Demonstrators protesting violence kicked off a rally Tuesday by circling Niagara Square, chanting:
"One, two, three, four; Rocco Diina's got to go."
Dozens of protesters then converged on a stage in front of City Hall, their left fists clenched in the air, as they urged a crowd of about 250 people to join in another chant:
"What do we want? A homicide squad. When do we need it? Now."
"How do we want it? Black officers."
These were among the strong messages voiced at Tuesday afternoon's event, organized by the Stop the Violence Coalition.
Members of the East Side group called for the Buffalo Police Department to establish a cold-case squad to solve old murder cases and a unit devoted exclusively to solving homicides as well as use more African-American officers to solve murders.
They also lashed out at Buffalo Police Commissioner Rocco J. Diina for failing to meet with them. Diina responded today that he has never received an invitation from the group to meet.
Standing on the stage flanked by more than 20 men, Anthony Brown, chairman of the coalition, told the audience, "Tomorrow, it could be your son or daughter who is murdered. And every elected official in this city will be held accountable from this day forward by this group of brave men."
Police respond that the Homicide and Robbery squads were consolidated into the Major Crimes Unit for financial reasons.
Only 47 percent -- 372 -- of the city's 790 homicides between 1990 and 2003 were solved, according to police statistics.

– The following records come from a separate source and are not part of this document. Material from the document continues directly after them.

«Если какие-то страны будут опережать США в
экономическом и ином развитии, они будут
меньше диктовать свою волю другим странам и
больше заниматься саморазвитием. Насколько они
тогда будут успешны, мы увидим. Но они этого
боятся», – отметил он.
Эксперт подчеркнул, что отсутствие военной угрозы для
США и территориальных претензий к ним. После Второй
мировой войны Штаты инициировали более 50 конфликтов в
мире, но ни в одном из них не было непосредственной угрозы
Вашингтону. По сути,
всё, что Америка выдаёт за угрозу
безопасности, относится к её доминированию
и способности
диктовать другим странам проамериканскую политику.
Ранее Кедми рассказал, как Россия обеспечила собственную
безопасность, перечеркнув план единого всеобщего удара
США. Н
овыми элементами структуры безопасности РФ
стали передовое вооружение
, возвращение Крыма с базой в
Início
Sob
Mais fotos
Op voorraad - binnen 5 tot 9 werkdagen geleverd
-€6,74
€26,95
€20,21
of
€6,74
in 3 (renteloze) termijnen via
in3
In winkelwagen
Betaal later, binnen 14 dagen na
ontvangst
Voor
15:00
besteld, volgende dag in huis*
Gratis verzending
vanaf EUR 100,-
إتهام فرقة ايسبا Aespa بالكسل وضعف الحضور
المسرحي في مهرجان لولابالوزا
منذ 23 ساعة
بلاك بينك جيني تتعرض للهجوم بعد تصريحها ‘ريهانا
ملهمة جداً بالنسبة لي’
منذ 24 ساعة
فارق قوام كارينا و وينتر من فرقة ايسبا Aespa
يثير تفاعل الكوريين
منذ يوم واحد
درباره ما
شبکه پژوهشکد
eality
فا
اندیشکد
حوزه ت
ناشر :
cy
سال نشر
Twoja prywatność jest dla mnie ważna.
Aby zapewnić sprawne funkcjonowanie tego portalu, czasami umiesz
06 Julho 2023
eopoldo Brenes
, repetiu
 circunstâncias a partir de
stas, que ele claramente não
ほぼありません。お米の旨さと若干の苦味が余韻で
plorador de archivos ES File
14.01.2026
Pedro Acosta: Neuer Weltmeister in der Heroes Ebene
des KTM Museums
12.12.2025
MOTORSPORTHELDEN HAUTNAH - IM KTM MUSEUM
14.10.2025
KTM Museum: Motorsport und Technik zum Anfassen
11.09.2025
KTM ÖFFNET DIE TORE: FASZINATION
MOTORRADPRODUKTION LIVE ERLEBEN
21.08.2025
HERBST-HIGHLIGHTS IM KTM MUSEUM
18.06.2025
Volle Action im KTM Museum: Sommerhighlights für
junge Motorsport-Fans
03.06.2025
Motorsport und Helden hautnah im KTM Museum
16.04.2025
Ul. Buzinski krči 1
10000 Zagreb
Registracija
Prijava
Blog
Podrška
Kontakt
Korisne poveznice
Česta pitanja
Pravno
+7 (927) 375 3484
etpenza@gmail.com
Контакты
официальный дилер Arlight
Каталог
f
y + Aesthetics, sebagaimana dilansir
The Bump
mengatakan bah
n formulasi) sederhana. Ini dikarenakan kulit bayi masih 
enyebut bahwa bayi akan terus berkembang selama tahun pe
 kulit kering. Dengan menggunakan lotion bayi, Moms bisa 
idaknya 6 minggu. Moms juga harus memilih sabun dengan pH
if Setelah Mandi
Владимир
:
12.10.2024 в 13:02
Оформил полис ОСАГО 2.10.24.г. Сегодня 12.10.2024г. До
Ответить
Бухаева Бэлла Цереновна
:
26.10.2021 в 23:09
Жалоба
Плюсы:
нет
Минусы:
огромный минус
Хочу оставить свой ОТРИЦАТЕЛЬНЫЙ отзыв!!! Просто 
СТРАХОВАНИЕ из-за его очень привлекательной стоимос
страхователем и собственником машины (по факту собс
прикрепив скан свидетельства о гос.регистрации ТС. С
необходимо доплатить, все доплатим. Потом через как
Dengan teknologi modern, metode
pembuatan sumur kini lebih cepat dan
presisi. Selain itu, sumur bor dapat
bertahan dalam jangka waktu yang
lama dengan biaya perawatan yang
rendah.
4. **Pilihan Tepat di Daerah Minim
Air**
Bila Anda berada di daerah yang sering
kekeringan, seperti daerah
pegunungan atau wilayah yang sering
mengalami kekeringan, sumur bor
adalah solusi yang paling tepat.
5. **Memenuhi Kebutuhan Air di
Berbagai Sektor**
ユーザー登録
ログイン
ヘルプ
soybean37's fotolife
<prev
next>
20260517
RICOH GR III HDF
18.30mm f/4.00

In an interview, Deputy Police Commissioner Mark E. Blankenberg said the department needs more public cooperation to solve murders, adding that the rally ignored the social issues plaguing the inner-city community.
"No one is ever pulled off of a homicide to investigate a robbery. Homicides always take precedence," he said.
"The fact is, the police come in after the fact. Some of these people are coldblooded killers with no conscience and the police are called in after the crime."
"Do you think these kids are shooting people because we don't have a (dedicated) homicide squad?" Blankenberg asked. "It's easy to point the finger at us. I tend to think that when the cameras go away, a lot of these activists stop doing anything."
The Police Department has formed a committee to analyze the work of its Major Crimes Unit and recommend ways to improve the clearance rate. Blankenberg said the panel will hold its first meeting next week and the findings will be presented to Diina within a month.
For Markita Malone, the rally rekindled the pain of losing her cousin and boyfriend, both gunned down on city streets.
Her cousin, Raseem Young, a 26-year-old father of three, was shot Sept. 27 as he tried to break up an argument outside his Olympic Avenue home.
Malone's boyfriend, Robert Fugate, a 27-year-old Buffalo candy company worker, was shot to death in 1995 in Eddie Dawson Park on Roetzer Street. The couple had three children together.
"I just feel empty inside because I have to fill the role of their father, when I can't," said Malone, who wore a T-shirt with her cousin's face.
"My children used to cry out when they didn't see their father. . . . I represent everyone out here who has lost someone."
The event featured a mix of songs, prayers, speeches and protesters holding signs with messages that read: "Nothing Stops a Bullet Like a Job," "Brothers Dying, Mothers Crying," and "13th Amendment: Stay out of Jail, Don't be a Slave."
Elected officials in the audience included Erie County Legislator Demone A. Smith, Assemblywoman Crystal D. Peoples, Assemblyman Sam Hoyt and State Sen. Byron W. Brown, all Buffalo Democrats.
Stop the Violence Coalition members also stressed the importance of unified black families and equity in employment and education.